So run 4 instances or 2 instances total?
My patented, super-annoying "Yes" answer applies here.
Here is running it on two different vm's 2 instances total; however I noticed that even though I started both at the same time they seem to have completed at different times.... may need to find a better way to benchmark this if CrystalDiskMark is not the best tool here.
View attachment 11254
Part of the problem is that in general, ZFS and benchmarks aren't really good bedfellows. ZFS is doing a ton of stuff that isn't particularly deterministic in the sorts of ways that make for a good benchmark.
If you noticed on that last round of testing, you came very close to doubling aggregate performance merely by running two copies at a time.

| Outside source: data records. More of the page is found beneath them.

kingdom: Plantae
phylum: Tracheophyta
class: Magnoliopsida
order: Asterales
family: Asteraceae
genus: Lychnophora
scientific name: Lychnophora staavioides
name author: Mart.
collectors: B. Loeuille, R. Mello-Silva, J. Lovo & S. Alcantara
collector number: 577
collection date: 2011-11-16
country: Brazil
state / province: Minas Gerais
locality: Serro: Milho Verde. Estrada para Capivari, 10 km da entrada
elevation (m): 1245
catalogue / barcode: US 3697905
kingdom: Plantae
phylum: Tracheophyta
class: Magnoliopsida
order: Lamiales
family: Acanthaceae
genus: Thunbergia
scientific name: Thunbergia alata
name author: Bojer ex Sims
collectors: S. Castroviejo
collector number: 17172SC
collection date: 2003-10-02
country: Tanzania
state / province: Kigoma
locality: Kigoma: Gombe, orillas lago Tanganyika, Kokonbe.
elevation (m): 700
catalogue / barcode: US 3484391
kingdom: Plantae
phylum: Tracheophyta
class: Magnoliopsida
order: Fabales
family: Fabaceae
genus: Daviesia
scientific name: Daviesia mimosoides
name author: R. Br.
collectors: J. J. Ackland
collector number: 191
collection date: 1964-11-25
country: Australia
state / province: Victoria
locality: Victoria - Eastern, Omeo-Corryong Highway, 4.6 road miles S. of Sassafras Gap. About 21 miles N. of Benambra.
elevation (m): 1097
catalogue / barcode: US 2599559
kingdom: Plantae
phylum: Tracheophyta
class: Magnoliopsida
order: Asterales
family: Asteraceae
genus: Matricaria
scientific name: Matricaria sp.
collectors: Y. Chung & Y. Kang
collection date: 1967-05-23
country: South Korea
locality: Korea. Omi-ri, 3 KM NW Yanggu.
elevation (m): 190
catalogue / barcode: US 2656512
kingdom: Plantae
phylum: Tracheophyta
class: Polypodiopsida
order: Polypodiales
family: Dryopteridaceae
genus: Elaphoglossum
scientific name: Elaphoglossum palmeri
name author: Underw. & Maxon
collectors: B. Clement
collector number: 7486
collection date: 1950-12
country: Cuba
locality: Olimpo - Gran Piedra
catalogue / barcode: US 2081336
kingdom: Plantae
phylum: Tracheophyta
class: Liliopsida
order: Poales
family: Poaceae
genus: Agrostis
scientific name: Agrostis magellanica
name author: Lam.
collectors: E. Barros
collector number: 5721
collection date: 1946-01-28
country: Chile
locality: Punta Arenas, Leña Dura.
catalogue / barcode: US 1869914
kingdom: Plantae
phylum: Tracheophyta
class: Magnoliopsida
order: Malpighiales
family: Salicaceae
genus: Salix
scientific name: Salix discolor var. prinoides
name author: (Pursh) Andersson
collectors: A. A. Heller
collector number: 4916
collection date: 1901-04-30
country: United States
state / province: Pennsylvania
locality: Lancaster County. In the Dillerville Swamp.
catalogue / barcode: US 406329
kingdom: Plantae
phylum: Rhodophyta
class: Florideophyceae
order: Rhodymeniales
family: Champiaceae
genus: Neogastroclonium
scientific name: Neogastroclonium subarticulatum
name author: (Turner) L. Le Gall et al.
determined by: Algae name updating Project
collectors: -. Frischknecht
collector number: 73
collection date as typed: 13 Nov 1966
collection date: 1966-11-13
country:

I bet if you run three copies, you start seeing some falloff, because the underlying disk pool is showing signs of being pretty busy. It isn't just the straightline read speeds which are important with ZFS (your drives are probably ~100MB/sec) but also the seek speeds. Since ZFS is a CoW filesystem, the more free space is available on the pool, the less fragmentation there is, and the faster writes will be. Reads are basically sped up through massive amounts of ARC and L2ARC, which you don't have in great supply on an E3 platform.
So my best guess is that if you try again with three VM's, you'll wind up with read speeds ~100-120MB/sec, write speeds marginally lower, and when you look at your disks with gstat they'll be pegged. You've probably found the limits here.
With seven 500GB vdevs, you have 3.5TB of storage. For maximum performance, don't use more than 1.5TB of it. Even at that, you're likely to notice over time that the numbers you get will drop somewhat. They'll get to a certain level and then stabilize. Look at my frequent discussions on fragmentation for help understanding this.